Goal of the exercise:
Give back all of the data exactly, with every picture omitted.

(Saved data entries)
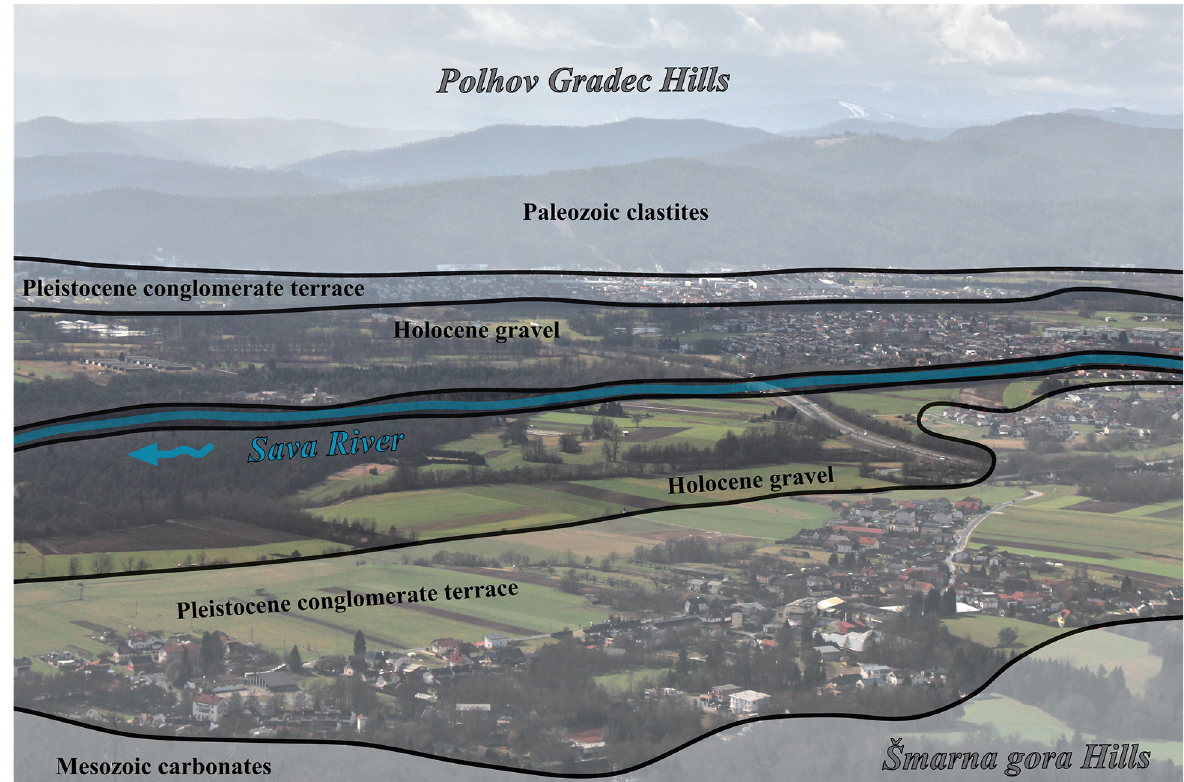
Fig. 6. System of river terraces in the northwest part of the Ljubljana Plain (photo: M.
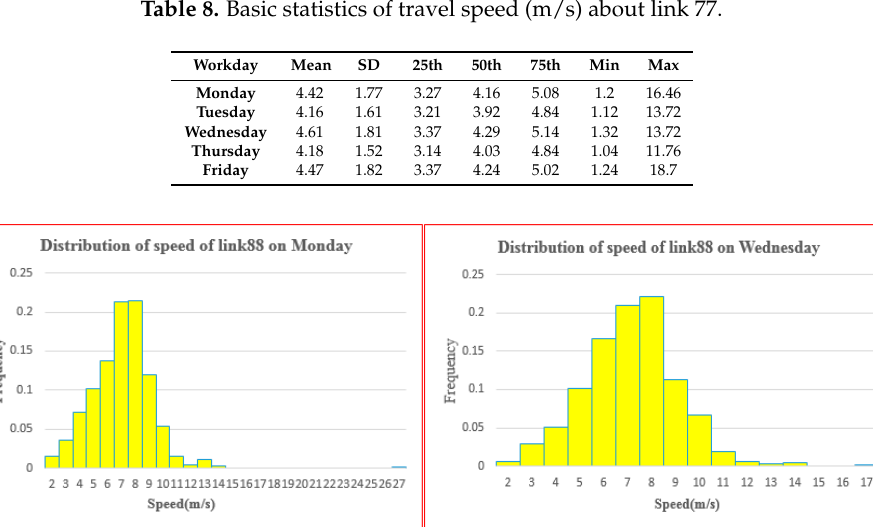
Table 8. Basic statistics of travel speed (m/s) about link 77.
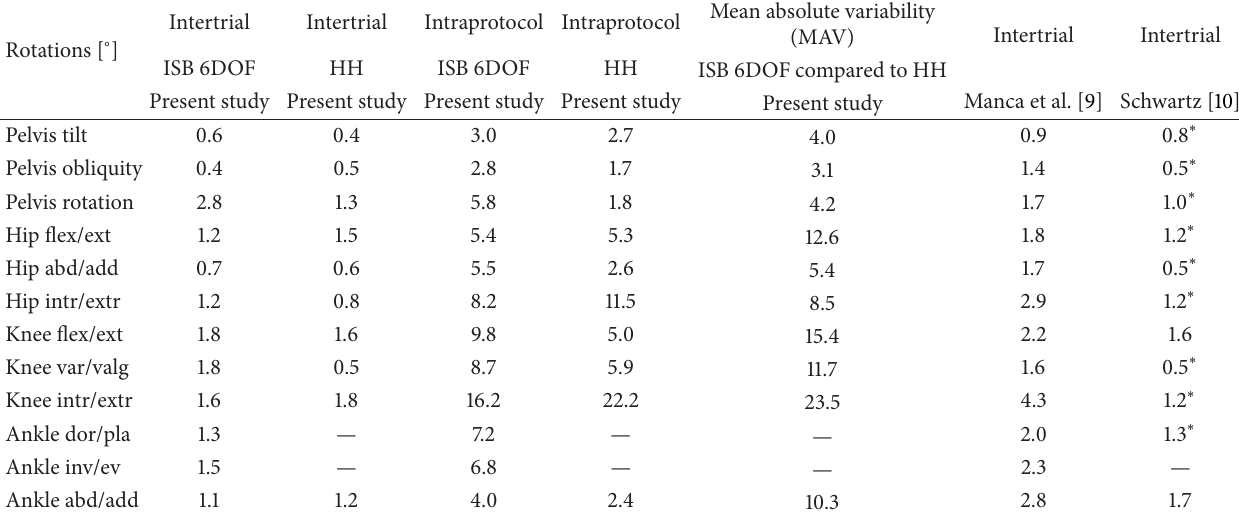
Table 1: Average intertrial, intraprotocol variability and mean absolute variability over the gait cycle across four subjects. Corresponding values from Manca et al. [9] and Schwartz et al. [10]. ∗ Data estimated from figures provided.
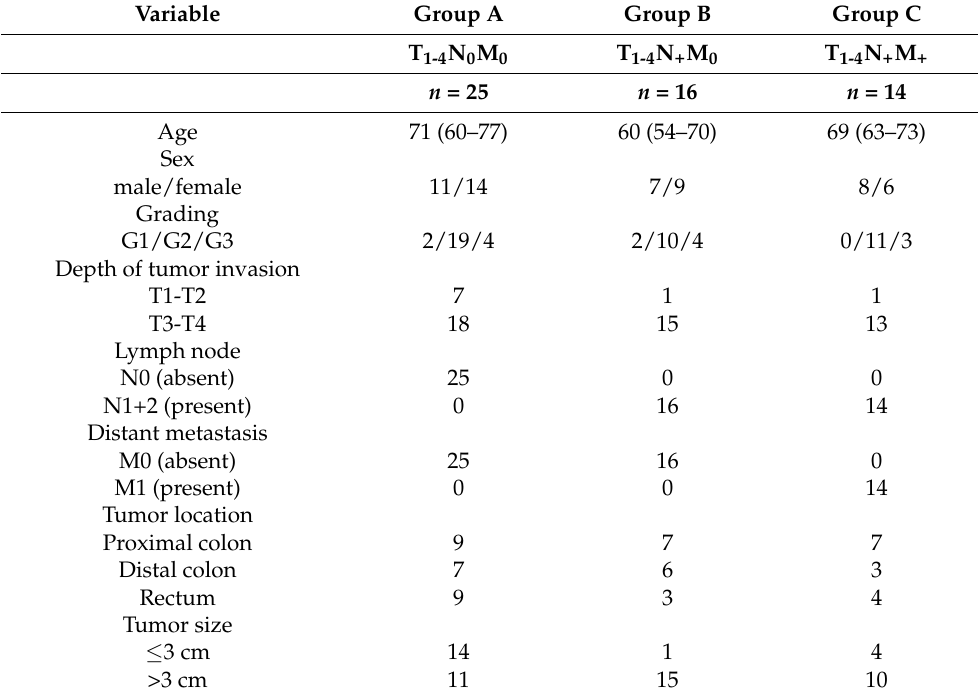
Table 1. Colorectal cancer patient demographical and clinical data. Age is presented as the median with 25th and 75th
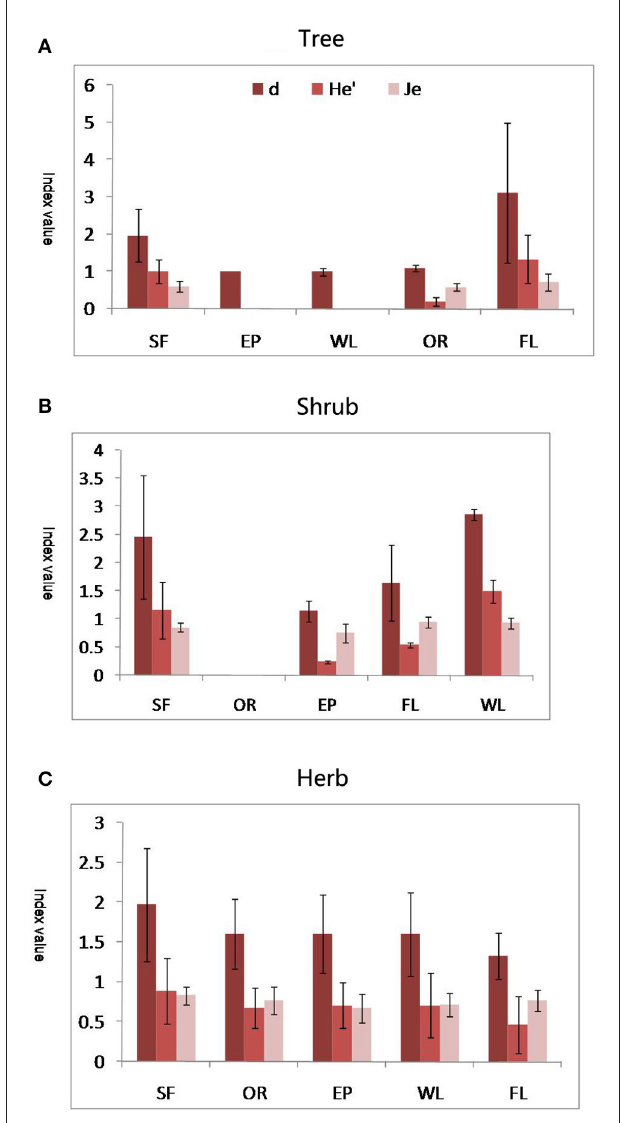
FIGURE 4 | The plant diversity d, He ′ , and Je in tree (A) , shrub (B) , and herb (C) layer. SF, Secondary evergreen needle- and broad-leaves mixed forest; FL, Farmland; EP, Eucaluptus plantation; OR, Orchard; WL,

Finished exercise:
Fig. 6. System of river terraces in the northwest part of the Ljubljana Plain (photo: M.
Table 8. Basic statistics of travel speed (m/s) about link 77.
Table 1: Average intertrial, intraprotocol variability and mean absolute variability over the gait cycle across four subjects. Corresponding values from Manca et al. [9] and Schwartz et al. [10]. ∗ Data estimated from figures provided.
Table 1. Colorectal cancer patient demographical and clinical data. Age is presented as the median with 25th and 75th
FIGURE 4 | The plant diversity d, He ′ , and Je in tree (A) , shrub (B) , and herb (C) layer. SF, Secondary evergreen needle- and broad-leaves mixed forest; FL, Farmland; EP, Eucaluptus plantation; OR, Orchard; WL,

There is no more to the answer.